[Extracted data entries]
┌──

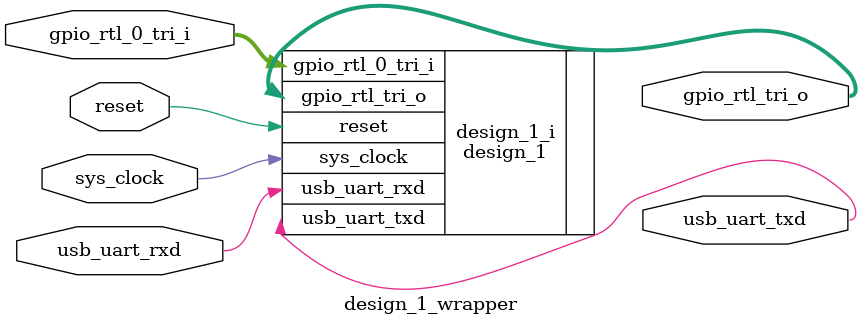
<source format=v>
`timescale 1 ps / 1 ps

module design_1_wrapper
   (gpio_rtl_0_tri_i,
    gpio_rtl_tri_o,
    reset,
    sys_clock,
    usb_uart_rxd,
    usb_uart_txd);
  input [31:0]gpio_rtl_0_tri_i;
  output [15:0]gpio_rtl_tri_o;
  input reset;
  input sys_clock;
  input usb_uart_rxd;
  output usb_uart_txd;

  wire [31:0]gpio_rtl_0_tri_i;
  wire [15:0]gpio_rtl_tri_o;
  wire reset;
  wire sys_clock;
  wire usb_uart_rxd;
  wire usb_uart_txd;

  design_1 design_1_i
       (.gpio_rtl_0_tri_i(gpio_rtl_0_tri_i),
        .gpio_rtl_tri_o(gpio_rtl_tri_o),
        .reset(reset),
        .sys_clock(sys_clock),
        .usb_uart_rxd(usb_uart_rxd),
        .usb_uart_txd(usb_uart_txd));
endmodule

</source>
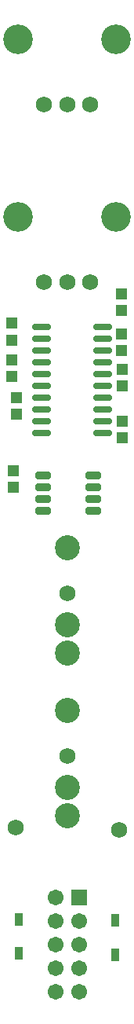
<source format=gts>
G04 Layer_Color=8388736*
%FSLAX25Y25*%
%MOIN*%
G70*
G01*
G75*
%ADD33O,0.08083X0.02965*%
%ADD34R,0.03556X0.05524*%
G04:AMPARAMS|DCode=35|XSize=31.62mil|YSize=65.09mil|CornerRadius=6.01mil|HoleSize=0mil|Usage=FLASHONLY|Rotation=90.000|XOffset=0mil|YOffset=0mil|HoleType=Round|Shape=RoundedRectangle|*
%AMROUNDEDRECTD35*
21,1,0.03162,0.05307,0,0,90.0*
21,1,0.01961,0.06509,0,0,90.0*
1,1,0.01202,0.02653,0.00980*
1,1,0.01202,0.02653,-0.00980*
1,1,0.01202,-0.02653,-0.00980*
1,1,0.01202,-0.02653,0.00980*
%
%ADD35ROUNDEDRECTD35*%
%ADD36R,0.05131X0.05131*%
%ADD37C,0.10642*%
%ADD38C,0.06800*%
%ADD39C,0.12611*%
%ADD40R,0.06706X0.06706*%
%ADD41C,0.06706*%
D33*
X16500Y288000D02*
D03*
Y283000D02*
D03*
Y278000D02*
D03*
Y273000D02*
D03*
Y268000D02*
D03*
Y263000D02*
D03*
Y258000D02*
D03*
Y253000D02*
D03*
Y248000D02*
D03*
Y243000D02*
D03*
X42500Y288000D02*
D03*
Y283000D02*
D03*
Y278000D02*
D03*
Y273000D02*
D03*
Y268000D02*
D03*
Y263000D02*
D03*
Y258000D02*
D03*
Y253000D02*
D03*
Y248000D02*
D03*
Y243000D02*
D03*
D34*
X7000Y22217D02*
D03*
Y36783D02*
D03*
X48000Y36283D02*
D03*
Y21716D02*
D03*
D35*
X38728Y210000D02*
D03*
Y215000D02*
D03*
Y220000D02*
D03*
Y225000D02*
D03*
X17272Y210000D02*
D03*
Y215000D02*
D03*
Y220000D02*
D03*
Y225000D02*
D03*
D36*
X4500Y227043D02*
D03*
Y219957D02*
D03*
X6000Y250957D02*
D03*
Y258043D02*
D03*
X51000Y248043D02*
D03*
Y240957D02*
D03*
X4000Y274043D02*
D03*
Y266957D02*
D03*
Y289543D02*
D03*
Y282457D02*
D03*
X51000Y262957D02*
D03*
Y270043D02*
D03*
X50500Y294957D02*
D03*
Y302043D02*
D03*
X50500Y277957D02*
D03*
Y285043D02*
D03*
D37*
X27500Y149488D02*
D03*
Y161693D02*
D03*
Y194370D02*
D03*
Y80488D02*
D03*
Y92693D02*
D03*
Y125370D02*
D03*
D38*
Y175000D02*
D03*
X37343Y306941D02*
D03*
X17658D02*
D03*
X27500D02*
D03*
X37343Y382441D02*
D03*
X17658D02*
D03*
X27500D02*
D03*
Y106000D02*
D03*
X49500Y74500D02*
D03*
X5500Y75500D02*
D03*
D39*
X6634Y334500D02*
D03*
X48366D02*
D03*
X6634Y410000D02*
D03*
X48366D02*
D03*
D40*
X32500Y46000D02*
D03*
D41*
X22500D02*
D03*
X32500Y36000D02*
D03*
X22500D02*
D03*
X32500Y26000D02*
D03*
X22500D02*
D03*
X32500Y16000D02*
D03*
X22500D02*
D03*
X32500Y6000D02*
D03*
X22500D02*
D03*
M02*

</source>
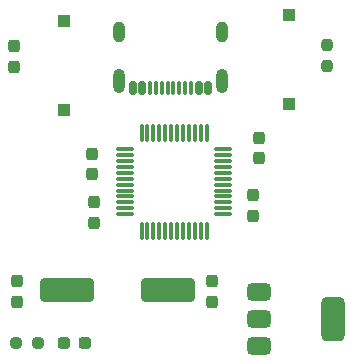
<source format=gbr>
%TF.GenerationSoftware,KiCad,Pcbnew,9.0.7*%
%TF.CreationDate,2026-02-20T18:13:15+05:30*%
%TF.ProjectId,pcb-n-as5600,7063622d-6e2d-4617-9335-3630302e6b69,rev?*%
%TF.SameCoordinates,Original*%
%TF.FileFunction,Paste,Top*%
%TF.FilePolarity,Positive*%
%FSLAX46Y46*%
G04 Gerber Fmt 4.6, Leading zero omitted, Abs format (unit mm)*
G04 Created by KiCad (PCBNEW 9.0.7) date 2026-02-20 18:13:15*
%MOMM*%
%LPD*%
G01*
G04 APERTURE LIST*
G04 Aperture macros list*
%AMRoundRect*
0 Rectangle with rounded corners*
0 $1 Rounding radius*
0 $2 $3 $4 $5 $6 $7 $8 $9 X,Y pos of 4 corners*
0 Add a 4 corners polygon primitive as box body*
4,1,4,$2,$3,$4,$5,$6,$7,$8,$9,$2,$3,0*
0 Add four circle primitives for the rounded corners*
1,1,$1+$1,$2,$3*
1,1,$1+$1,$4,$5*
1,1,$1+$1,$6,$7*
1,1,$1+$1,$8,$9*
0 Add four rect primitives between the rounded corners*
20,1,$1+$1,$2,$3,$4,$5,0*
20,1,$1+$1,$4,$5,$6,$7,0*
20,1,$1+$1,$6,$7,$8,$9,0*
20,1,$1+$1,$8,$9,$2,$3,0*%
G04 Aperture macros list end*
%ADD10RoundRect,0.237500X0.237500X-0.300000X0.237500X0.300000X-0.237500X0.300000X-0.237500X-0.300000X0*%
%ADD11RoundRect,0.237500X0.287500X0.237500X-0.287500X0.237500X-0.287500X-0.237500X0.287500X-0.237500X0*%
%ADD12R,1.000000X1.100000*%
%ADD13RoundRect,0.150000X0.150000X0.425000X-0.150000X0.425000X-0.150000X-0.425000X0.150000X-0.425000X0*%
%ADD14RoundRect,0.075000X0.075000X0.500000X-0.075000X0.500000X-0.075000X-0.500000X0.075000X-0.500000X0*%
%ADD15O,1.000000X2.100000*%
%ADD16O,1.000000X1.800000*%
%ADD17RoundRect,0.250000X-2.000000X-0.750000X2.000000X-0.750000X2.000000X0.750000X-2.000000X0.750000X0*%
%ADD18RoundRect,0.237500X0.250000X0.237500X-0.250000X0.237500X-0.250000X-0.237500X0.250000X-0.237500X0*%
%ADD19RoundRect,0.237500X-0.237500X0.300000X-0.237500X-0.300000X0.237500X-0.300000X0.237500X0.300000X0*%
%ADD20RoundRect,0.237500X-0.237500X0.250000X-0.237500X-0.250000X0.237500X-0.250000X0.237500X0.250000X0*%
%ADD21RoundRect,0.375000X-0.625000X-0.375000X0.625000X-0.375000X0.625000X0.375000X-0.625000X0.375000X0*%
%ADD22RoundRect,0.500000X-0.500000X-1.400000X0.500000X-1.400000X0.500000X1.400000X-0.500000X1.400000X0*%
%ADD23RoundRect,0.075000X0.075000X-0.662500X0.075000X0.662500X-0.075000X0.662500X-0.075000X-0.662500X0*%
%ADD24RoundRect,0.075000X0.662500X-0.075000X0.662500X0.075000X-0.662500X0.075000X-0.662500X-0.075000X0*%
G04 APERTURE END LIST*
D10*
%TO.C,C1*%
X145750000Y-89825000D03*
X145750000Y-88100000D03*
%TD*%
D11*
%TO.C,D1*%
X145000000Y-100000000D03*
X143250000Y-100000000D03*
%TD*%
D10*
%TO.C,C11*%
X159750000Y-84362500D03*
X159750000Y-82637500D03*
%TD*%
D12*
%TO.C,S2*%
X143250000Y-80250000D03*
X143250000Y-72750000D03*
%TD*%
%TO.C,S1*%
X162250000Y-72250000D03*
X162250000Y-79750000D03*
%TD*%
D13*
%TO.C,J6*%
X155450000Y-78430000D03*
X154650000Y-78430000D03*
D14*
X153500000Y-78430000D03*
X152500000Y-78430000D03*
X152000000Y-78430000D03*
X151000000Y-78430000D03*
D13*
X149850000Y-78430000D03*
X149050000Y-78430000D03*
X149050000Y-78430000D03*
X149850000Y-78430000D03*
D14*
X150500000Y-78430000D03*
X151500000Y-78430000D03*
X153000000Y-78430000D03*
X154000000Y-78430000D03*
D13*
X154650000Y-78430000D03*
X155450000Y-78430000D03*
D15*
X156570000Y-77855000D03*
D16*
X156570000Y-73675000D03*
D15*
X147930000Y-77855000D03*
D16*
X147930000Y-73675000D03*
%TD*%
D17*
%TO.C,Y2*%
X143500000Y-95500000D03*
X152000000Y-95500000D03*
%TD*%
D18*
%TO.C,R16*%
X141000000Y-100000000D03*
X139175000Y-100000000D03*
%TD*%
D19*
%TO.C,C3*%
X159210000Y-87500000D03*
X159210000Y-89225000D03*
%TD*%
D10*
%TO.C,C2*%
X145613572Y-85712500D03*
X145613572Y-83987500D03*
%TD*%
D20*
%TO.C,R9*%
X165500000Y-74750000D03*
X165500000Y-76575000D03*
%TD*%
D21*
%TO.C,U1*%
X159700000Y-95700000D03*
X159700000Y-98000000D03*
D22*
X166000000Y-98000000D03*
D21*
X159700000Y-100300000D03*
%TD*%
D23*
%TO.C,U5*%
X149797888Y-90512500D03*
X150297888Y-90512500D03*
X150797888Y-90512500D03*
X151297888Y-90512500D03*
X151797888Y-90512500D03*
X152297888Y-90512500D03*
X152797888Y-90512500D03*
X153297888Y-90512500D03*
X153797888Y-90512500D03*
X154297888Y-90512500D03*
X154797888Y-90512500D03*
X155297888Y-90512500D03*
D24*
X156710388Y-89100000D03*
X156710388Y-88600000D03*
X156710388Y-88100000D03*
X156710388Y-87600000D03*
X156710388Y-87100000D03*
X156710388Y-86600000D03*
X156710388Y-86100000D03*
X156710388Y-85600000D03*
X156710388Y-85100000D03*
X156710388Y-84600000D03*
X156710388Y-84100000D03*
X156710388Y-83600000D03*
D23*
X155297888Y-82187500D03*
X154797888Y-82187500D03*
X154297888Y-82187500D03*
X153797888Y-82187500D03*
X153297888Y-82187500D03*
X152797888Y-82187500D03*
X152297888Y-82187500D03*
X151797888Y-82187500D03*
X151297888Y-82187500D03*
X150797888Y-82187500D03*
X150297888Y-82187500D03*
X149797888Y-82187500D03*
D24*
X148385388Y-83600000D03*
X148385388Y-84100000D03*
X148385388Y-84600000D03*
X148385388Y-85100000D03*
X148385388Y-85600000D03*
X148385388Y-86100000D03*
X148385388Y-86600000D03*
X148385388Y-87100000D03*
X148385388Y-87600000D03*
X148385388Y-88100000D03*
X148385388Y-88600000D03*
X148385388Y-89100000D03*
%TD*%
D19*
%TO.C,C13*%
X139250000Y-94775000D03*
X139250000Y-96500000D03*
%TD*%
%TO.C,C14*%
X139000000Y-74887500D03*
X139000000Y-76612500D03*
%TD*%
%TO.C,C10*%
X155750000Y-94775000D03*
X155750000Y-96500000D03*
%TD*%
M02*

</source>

└──
┌──

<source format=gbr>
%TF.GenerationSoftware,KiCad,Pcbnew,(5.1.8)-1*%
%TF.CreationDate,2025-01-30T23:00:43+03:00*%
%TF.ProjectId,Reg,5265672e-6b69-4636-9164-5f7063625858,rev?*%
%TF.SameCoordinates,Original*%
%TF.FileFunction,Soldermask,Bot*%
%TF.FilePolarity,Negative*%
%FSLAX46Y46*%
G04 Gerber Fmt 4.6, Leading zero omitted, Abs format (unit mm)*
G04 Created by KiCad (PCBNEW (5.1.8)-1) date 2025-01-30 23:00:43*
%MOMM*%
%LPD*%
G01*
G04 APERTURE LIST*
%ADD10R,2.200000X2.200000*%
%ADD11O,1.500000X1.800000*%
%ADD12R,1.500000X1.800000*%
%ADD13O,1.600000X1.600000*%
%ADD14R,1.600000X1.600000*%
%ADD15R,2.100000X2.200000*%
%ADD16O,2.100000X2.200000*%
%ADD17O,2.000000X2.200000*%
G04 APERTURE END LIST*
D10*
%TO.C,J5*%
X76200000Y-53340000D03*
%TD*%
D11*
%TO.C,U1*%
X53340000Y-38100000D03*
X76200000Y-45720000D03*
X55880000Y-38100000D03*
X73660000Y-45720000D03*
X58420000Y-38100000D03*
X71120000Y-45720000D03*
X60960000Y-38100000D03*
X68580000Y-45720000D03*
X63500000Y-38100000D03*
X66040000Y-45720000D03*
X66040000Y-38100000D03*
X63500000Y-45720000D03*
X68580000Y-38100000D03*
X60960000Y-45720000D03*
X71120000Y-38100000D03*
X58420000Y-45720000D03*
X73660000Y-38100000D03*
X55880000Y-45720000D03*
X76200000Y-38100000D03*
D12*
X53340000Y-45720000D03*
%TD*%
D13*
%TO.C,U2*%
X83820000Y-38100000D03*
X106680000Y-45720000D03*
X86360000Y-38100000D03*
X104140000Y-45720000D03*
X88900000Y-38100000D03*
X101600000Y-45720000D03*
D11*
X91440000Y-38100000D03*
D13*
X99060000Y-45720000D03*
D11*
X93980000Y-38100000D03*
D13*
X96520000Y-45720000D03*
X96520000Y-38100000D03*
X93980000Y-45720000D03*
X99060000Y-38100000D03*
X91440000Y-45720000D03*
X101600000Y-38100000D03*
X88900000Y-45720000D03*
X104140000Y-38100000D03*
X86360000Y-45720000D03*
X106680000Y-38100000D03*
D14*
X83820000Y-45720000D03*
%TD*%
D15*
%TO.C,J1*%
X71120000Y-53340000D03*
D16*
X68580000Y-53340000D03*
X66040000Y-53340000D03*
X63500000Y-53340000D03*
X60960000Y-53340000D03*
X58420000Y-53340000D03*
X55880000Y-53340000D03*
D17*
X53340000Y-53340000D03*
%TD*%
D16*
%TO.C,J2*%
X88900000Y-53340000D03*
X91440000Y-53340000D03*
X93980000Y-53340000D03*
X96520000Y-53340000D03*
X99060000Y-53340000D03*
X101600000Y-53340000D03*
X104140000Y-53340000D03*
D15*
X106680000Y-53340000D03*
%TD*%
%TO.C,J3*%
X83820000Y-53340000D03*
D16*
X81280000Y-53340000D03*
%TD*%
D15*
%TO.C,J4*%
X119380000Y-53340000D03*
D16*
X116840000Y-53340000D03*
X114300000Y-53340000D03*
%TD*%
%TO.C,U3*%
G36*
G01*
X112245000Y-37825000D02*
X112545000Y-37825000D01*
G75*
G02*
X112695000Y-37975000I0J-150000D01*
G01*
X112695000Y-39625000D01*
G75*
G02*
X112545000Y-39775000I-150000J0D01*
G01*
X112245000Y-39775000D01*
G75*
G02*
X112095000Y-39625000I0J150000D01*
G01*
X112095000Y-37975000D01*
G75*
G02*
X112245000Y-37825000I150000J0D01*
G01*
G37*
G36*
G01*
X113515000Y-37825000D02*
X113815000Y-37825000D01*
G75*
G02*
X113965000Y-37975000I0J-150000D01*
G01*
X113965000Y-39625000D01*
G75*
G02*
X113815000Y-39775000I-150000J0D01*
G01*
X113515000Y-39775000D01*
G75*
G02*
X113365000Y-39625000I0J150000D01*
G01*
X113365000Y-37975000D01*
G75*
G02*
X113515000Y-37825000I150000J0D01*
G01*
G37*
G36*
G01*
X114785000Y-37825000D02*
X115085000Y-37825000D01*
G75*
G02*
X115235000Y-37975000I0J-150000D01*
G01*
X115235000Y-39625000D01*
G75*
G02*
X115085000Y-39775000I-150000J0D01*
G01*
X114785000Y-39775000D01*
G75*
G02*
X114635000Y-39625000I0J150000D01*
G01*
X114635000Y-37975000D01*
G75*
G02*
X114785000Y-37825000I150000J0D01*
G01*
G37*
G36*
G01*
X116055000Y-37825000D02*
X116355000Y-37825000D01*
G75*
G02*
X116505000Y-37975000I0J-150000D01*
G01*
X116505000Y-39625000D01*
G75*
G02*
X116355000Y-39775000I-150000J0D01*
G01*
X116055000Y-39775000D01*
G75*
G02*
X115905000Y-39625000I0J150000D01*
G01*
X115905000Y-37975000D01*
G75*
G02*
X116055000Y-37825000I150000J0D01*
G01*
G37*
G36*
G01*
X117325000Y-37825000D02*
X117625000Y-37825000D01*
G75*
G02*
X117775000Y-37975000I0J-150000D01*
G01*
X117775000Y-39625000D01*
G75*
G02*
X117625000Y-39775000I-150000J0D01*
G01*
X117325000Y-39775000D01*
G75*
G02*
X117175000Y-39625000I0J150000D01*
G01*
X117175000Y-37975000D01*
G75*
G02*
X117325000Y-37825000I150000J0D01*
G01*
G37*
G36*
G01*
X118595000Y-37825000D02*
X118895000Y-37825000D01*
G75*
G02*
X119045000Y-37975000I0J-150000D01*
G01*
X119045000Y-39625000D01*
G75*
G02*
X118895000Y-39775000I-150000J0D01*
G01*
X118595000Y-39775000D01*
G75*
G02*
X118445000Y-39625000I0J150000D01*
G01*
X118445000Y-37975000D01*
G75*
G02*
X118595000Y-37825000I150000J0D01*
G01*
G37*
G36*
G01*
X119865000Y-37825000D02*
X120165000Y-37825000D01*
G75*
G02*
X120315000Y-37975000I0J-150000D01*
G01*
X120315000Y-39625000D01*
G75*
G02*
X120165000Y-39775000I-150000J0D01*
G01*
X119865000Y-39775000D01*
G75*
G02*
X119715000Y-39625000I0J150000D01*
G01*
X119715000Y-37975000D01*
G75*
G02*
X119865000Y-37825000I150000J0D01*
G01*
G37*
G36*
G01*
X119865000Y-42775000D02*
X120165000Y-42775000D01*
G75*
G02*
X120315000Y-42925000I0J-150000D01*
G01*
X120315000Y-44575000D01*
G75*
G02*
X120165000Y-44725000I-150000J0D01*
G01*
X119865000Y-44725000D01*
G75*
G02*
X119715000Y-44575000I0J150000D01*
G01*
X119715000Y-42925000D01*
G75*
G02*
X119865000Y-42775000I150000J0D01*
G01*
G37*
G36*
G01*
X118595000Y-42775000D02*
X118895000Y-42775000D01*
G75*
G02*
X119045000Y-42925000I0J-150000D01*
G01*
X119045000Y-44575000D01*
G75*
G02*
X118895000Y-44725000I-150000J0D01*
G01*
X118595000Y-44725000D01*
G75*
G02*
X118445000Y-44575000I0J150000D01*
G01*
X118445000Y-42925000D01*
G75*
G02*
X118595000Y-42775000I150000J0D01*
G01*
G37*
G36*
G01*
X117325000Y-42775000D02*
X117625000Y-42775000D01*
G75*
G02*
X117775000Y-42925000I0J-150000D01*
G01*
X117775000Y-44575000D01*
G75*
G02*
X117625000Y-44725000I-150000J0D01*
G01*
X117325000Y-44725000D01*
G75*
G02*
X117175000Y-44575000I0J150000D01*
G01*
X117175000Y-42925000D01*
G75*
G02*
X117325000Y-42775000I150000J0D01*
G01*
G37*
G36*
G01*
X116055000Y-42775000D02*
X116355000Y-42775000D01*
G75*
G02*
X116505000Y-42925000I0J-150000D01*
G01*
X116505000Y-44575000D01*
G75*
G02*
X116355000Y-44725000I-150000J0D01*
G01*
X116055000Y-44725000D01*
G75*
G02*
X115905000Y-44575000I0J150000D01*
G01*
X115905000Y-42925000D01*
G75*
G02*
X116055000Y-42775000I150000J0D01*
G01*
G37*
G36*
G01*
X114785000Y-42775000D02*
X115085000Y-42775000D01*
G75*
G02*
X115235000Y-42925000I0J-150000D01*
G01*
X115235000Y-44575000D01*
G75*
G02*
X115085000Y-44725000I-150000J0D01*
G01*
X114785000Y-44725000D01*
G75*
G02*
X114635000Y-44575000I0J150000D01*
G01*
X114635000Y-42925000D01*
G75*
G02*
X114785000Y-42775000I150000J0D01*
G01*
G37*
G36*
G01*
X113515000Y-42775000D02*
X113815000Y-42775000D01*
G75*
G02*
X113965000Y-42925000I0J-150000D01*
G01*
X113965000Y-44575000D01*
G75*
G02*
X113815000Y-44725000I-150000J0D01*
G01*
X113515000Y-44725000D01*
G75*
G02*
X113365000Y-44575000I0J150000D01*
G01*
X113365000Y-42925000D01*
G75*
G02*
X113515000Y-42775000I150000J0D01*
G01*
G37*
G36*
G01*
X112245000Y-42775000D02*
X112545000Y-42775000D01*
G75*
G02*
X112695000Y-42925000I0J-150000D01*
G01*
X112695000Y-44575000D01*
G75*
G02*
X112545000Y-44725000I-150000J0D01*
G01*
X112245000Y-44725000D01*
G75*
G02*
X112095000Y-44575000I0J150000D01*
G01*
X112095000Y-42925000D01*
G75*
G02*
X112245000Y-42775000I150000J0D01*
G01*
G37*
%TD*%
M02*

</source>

└──

-- Brief --
Would you copy out exactly the lines above that start at the one containing "<source format=v>" and end at the one containing "input reset;", inclusive?

-- Expected answer --
<source format=v>
`timescale 1 ps / 1 ps

module design_1_wrapper
   (gpio_rtl_0_tri_i,
    gpio_rtl_tri_o,
    reset,
    sys_clock,
    usb_uart_rxd,
    usb_uart_txd);
  input [31:0]gpio_rtl_0_tri_i;
  output [15:0]gpio_rtl_tri_o;
  input reset;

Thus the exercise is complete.